### Your assignment
Your output should consist of every record, copied exactly.

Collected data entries
:::

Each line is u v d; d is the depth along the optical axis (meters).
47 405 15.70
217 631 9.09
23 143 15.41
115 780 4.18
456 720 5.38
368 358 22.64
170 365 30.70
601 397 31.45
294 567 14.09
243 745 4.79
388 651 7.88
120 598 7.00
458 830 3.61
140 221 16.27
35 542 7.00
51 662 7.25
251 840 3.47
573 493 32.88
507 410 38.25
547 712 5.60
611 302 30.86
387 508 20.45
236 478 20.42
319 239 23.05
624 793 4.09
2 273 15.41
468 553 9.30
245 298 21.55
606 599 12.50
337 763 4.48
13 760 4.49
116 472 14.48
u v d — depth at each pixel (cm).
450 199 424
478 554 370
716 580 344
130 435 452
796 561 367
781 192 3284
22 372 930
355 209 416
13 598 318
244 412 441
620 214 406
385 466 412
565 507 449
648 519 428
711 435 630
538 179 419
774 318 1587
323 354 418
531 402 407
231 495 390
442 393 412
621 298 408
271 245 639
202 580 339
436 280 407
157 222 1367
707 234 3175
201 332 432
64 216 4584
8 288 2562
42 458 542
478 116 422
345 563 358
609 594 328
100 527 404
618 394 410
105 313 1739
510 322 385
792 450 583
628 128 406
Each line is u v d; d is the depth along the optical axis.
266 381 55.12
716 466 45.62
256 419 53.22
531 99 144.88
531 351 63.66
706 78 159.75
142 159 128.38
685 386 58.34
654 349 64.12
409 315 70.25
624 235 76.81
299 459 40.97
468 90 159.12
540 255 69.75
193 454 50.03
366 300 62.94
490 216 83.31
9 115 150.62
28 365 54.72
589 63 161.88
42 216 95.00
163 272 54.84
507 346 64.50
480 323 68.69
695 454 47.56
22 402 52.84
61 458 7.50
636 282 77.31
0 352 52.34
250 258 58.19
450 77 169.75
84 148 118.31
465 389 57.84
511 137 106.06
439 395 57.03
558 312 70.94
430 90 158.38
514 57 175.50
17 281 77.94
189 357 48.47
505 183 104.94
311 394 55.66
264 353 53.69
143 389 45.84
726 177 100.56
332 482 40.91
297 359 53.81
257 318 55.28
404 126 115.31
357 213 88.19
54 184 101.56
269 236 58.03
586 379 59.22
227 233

:::

### Exercise result
Each line is u v d; d is the depth along the optical axis (meters).
47 405 15.70
217 631 9.09
23 143 15.41
115 780 4.18
456 720 5.38
368 358 22.64
170 365 30.70
601 397 31.45
294 567 14.09
243 745 4.79
388 651 7.88
120 598 7.00
458 830 3.61
140 221 16.27
35 542 7.00
51 662 7.25
251 840 3.47
573 493 32.88
507 410 38.25
547 712 5.60
611 302 30.86
387 508 20.45
236 478 20.42
319 239 23.05
624 793 4.09
2 273 15.41
468 553 9.30
245 298 21.55
606 599 12.50
337 763 4.48
13 760 4.49
116 472 14.48
u v d — depth at each pixel (cm).
450 199 424
478 554 370
716 580 344
130 435 452
796 561 367
781 192 3284
22 372 930
355 209 416
13 598 318
244 412 441
620 214 406
385 466 412
565 507 449
648 519 428
711 435 630
538 179 419
774 318 1587
323 354 418
531 402 407
231 495 390
442 393 412
621 298 408
271 245 639
202 580 339
436 280 407
157 222 1367
707 234 3175
201 332 432
64 216 4584
8 288 2562
42 458 542
478 116 422
345 563 358
609 594 328
100 527 404
618 394 410
105 313 1739
510 322 385
792 450 583
628 128 406
Each line is u v d; d is the depth along the optical axis.
266 381 55.12
716 466 45.62
256 419 53.22
531 99 144.88
531 351 63.66
706 78 159.75
142 159 128.38
685 386 58.34
654 349 64.12
409 315 70.25
624 235 76.81
299 459 40.97
468 90 159.12
540 255 69.75
193 454 50.03
366 300 62.94
490 216 83.31
9 115 150.62
28 365 54.72
589 63 161.88
42 216 95.00
163 272 54.84
507 346 64.50
480 323 68.69
695 454 47.56
22 402 52.84
61 458 7.50
636 282 77.31
0 352 52.34
250 258 58.19
450 77 169.75
84 148 118.31
465 389 57.84
511 137 106.06
439 395 57.03
558 312 70.94
430 90 158.38
514 57 175.50
17 281 77.94
189 357 48.47
505 183 104.94
311 394 55.66
264 353 53.69
143 389 45.84
726 177 100.56
332 482 40.91
297 359 53.81
257 318 55.28
404 126 115.31
357 213 88.19
54 184 101.56
269 236 58.03
586 379 59.22
227 233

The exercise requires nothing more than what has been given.